Fair enough: banks do make money by loaning out funds they have acquired through deposits (and some thanks to our fractional reserve fiat currency system), but to conclude from this that the economy is sick is false. This debt is private and there is nothing wrong with private debt in a healthy economy. It is the same as any trade on a free market, both parties benefit and no one loses (otherwise why would the transaction take place, right?). However, if we take a deeper analysis, to ask "why" private debt is so high - don't get me wrong, the economy is absolutely sick, but this is just another example of Keen drawing the correct conclusion from incorrect reasoning and thus coming up with harmful policy prescriptions - we would see that it is the banks' ability to lend far above the amount of currency it stores in deposits, along with various government schemes (the moral hazard of deposit guarantees; wholesale funding guarantees; or at the worst case a full bailout) that causes private debt to reach levels well above what it would be on a free market. If you were a banker staring at a transaction that has been manipulated by these factors (and there are many more!), factors that have made money 'cheap' AND you are relatively insulated from all possible negative side effects - of course you are going to expand the money supply and provide cheap loans for housing speculation. Who wouldn't?

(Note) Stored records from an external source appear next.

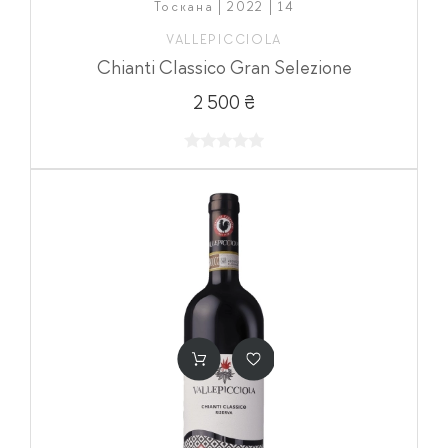
Тоскана | 2022 | 14
VALLEPICCIOLA
Chianti Classico Gran Selezione
2 500 ₴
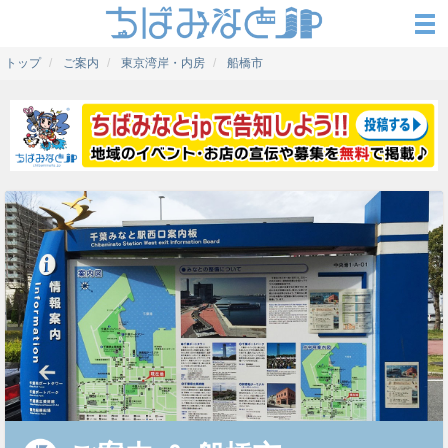
トップ
ご案内
東京湾岸・内房
船橋市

What I am trying to say is that the only reason private debt was able to get so far out of hand is because of government meddling in the market. Credit that is unbacked by growth in real savings is then issued by the banks which gets funneled into the share market and housing speculation, two things that Keen so despises. It is when this credit expansion is reversed that we see a crisis, not when, as Keen puts it, "...both workers and capitalists suffer as bank income goes through the roof—leading to a Depression."

Rising bank income and falling worker income is merely a symptom not a cause of the crisis.

Keen finishes with:

"This is the real debt story of our economy right now. As the first chart above indicates, private debt is far higher than Government debt, even after the increase last year due to Rudd’s stimulus package. Government debt is currently 5.5% of GDP, whereas private debt—even though it has fallen slightly due to business deleveraging—is over 150% of GDP: 27 times the size of Government debt. The so-called debate that the major parties are having over the size of Government debt is an embarrassment."

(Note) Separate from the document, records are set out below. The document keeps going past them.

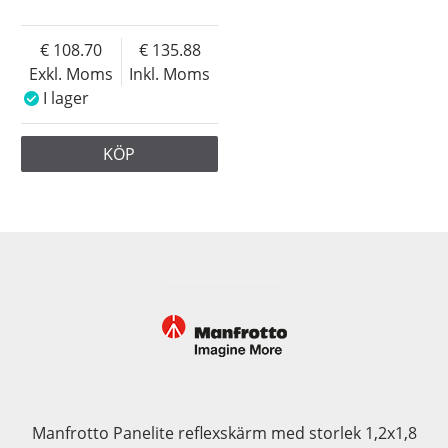
108.70
135.88
Exkl. Moms
Inkl. Moms
I lager
KÖP
Manfrotto Panelite reflexskärm med storlek 1,2x1,8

This is where Keen's true colours show. By only seeing a symptom - the 'evil' bankers pushing credit - he misses the real culprit, the government who enabled this to happen in the first place and bails out the bankers. Ironically, this is the same entity that he forgives for having debt of their own and no doubt will call upon to fix the 'private debt crisis' through regulation, profit taxes, price controls and so on!

Finally, just because private debt is "27 times the size of government debt," that does not mean people correctly questioning the size of the debt are an "embarrassment." On the contrary, public debt is very different from private debt. Instead of a normal free market transaction between a creditor with a low time preference exchanging money with a high time preference debtor, the government offers to pay back the creditor through the taxpayer via taxes or inflation. Public debt is dangerous no matter how much interest the government is paying on it or how large it is: all government spending diverts resources out of the private sector towards areas determined by bureaucrats. While private debt creates wealth (aside from when the government manipulates the interest rate and other factors and leads them to err, as we see with the housing bubble), public debt merely destroys it (and crowds out the private sector in the process).

It's not the debate on government debt but Keen's dismissal of the government's debt that's the embarrassment.